Input data:
━━━━━━━━━━━━━━━━━━━━━━━━━━━━━━

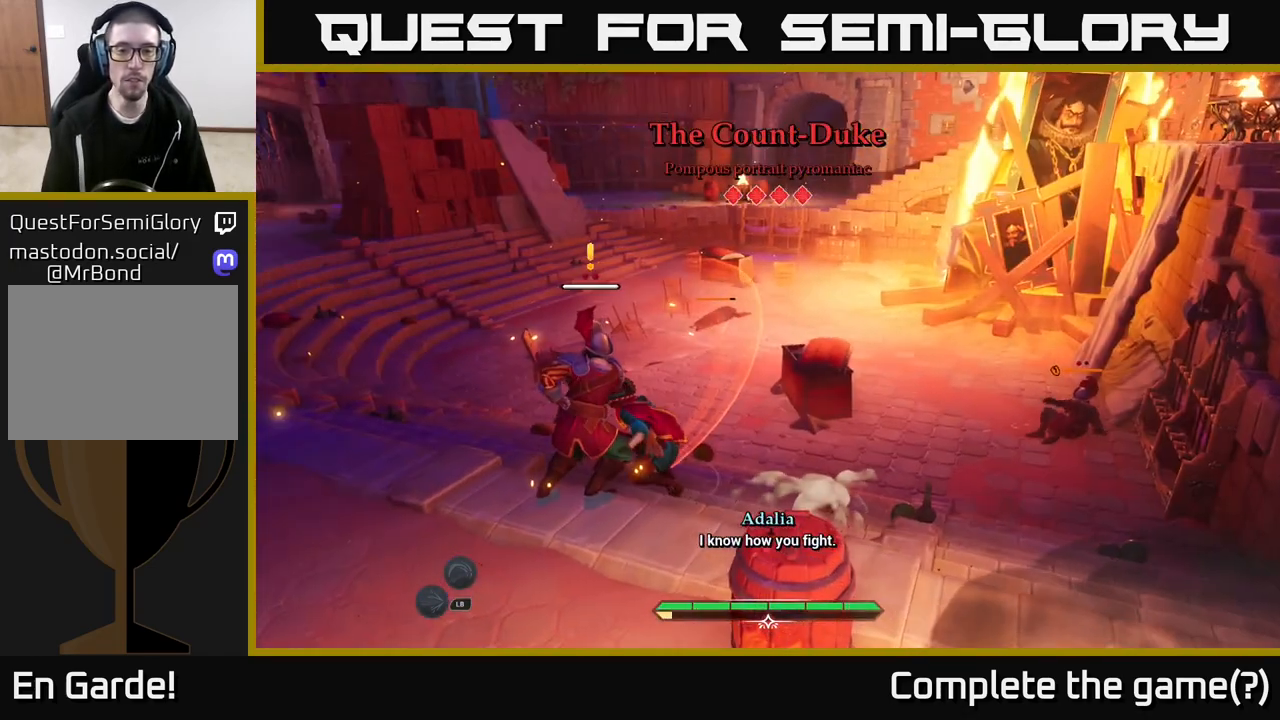
{"buttons": ["X"], "left_stick": "down", "right_stick": "center", "events": [[67, "left_stick", "down"], [150, "X", "down"], [183, "X", "up"], [267, "X", "down"], [383, "X", "up"], [433, "X", "down"]]}
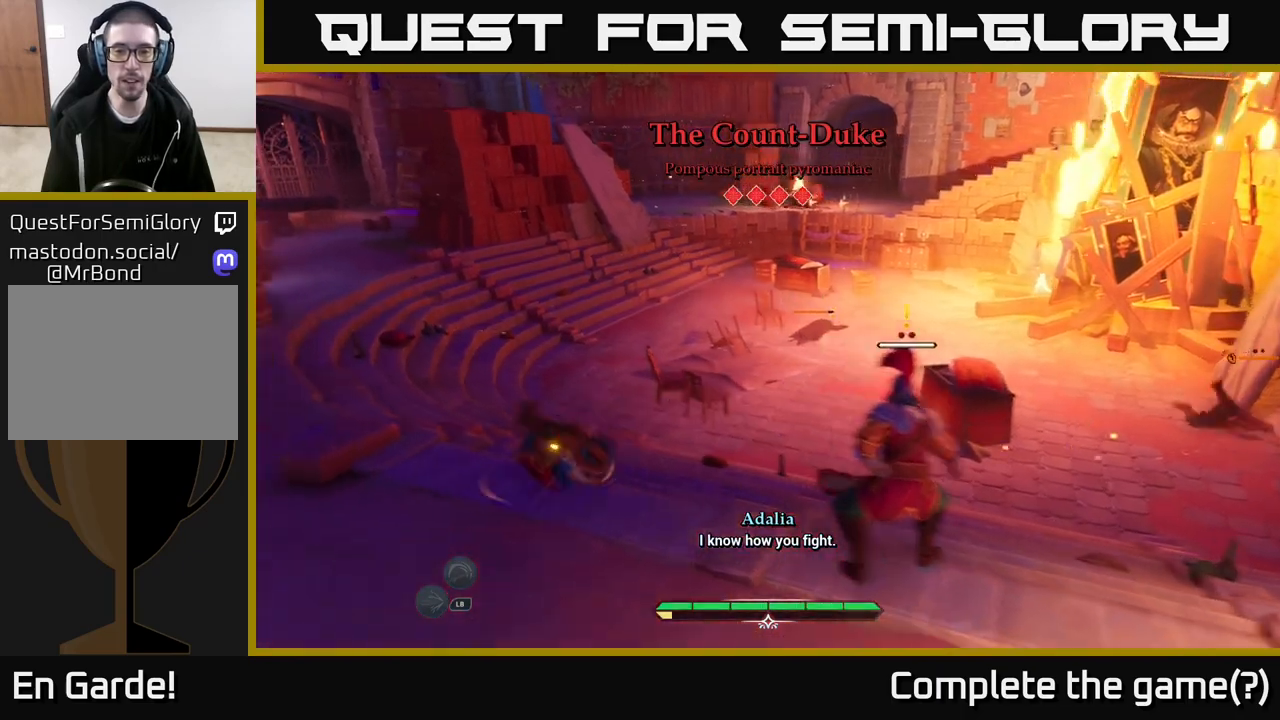
{"buttons": ["X"], "left_stick": "center", "right_stick": "center", "events": [[33, "X", "up"], [33, "left_stick", "down-right"], [117, "X", "down"], [200, "X", "up"], [267, "X", "down"], [333, "X", "up"], [450, "X", "down"], [500, "left_stick", "center"]]}
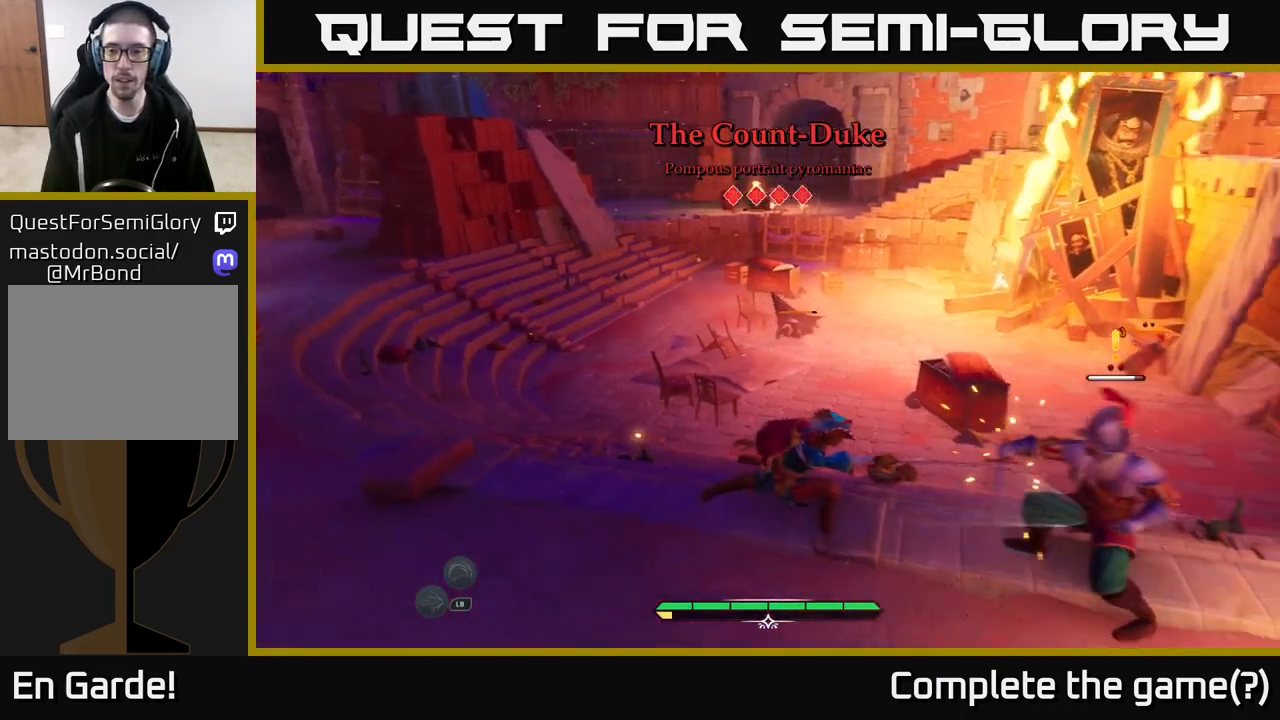
{"buttons": ["X"], "left_stick": "center", "right_stick": "center", "events": [[50, "X", "up"], [150, "X", "down"], [233, "X", "up"], [433, "X", "down"]]}
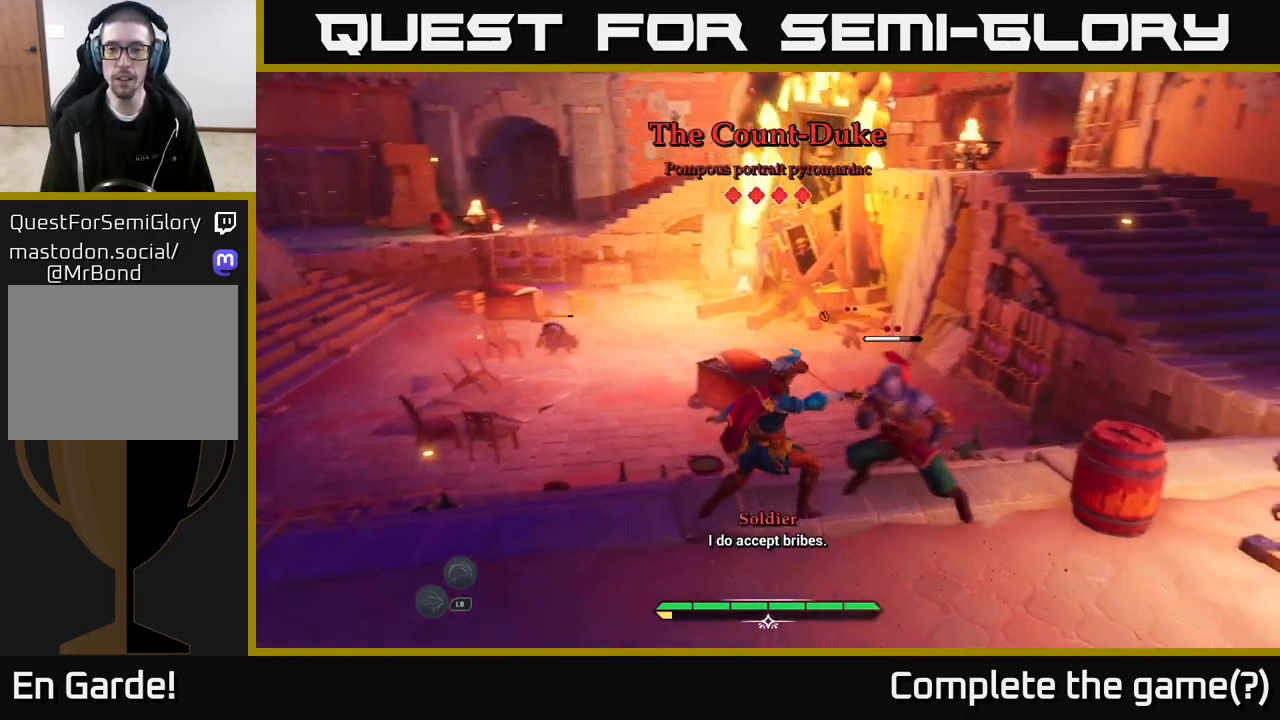
{"buttons": [], "left_stick": "center", "right_stick": "center", "events": [[17, "X", "up"]]}
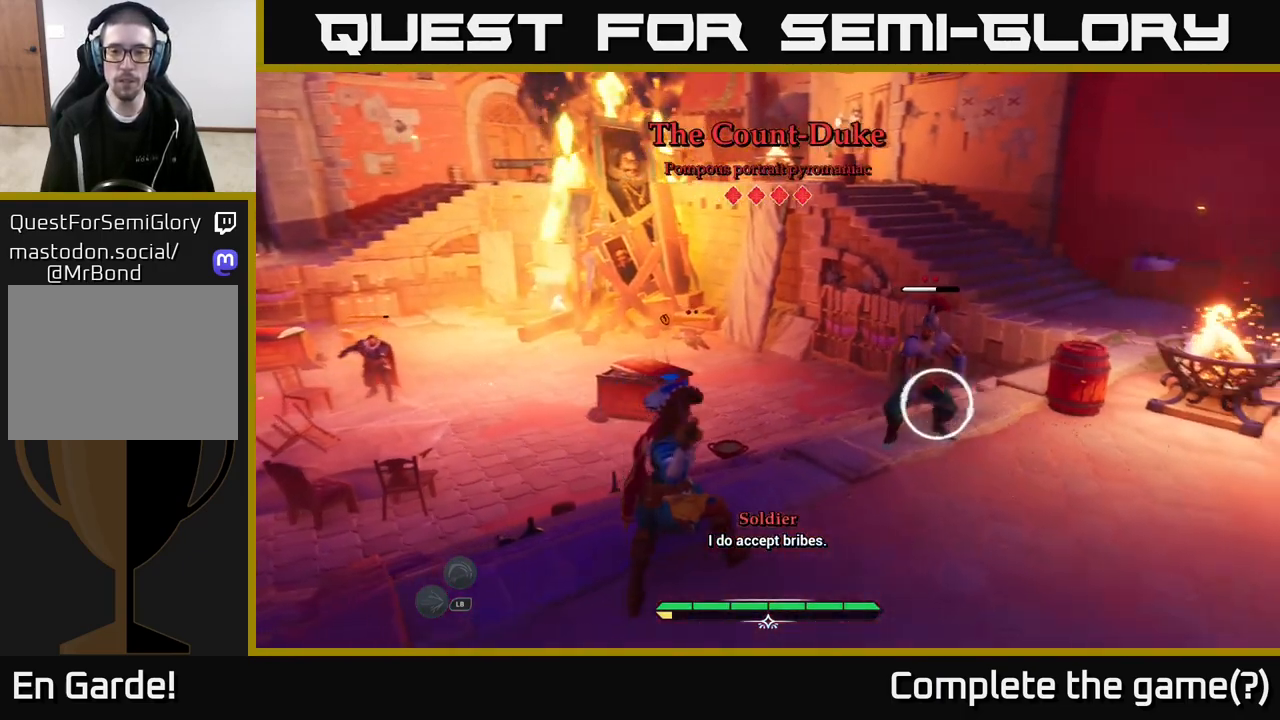
{"buttons": [], "left_stick": "right", "right_stick": "center", "events": [[300, "Y", "down"], [383, "Y", "up"], [417, "left_stick", "right"]]}
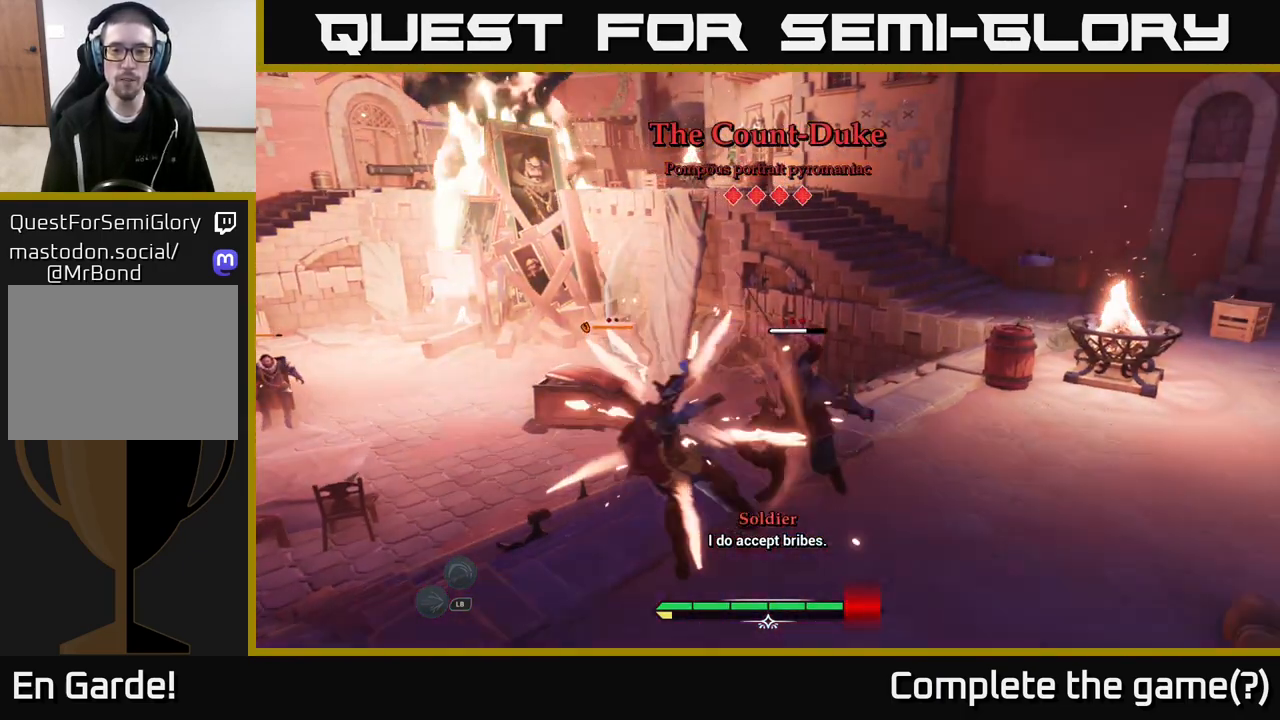
{"buttons": [], "left_stick": "center", "right_stick": "center", "events": [[67, "left_stick", "center"], [400, "X", "down"], [467, "X", "up"]]}
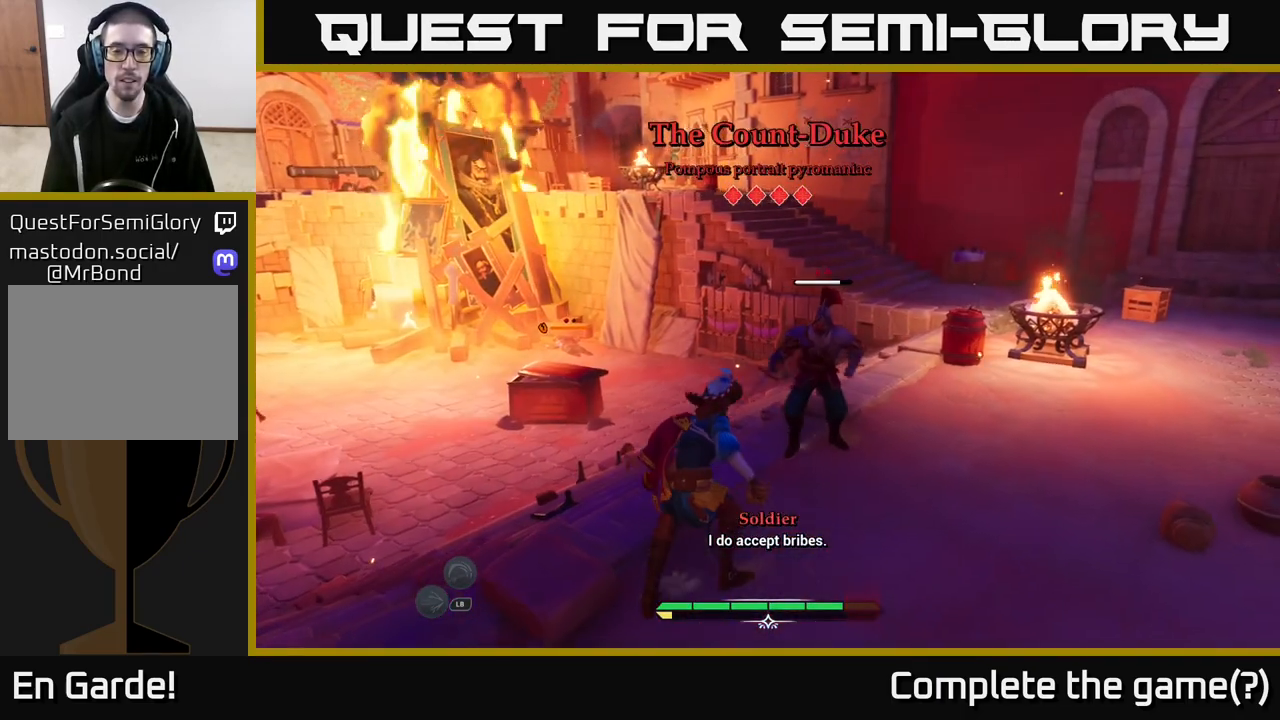
{"buttons": ["X"], "left_stick": "up-right", "right_stick": "center", "events": [[83, "X", "down"], [150, "X", "up"], [267, "X", "down"], [350, "X", "up"], [483, "X", "down"], [500, "left_stick", "up-right"]]}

━━━━━━━━━━━━━━━━━━━━━━━━━━━━━━

Repeat each entry above word for word, leaving every picture out.

Task solution:
{"buttons": ["X"], "left_stick": "down", "right_stick": "center", "events": [[67, "left_stick", "down"], [150, "X", "down"], [183, "X", "up"], [267, "X", "down"], [383, "X", "up"], [433, "X", "down"]]}
{"buttons": ["X"], "left_stick": "center", "right_stick": "center", "events": [[33, "X", "up"], [33, "left_stick", "down-right"], [117, "X", "down"], [200, "X", "up"], [267, "X", "down"], [333, "X", "up"], [450, "X", "down"], [500, "left_stick", "center"]]}
{"buttons": ["X"], "left_stick": "center", "right_stick": "center", "events": [[50, "X", "up"], [150, "X", "down"], [233, "X", "up"], [433, "X", "down"]]}
{"buttons": [], "left_stick": "center", "right_stick": "center", "events": [[17, "X", "up"]]}
{"buttons": [], "left_stick": "right", "right_stick": "center", "events": [[300, "Y", "down"], [383, "Y", "up"], [417, "left_stick", "right"]]}
{"buttons": [], "left_stick": "center", "right_stick": "center", "events": [[67, "left_stick", "center"], [400, "X", "down"], [467, "X", "up"]]}
{"buttons": ["X"], "left_stick": "up-right", "right_stick": "center", "events": [[83, "X", "down"], [150, "X", "up"], [267, "X", "down"], [350, "X", "up"], [483, "X", "down"], [500, "left_stick", "up-right"]]}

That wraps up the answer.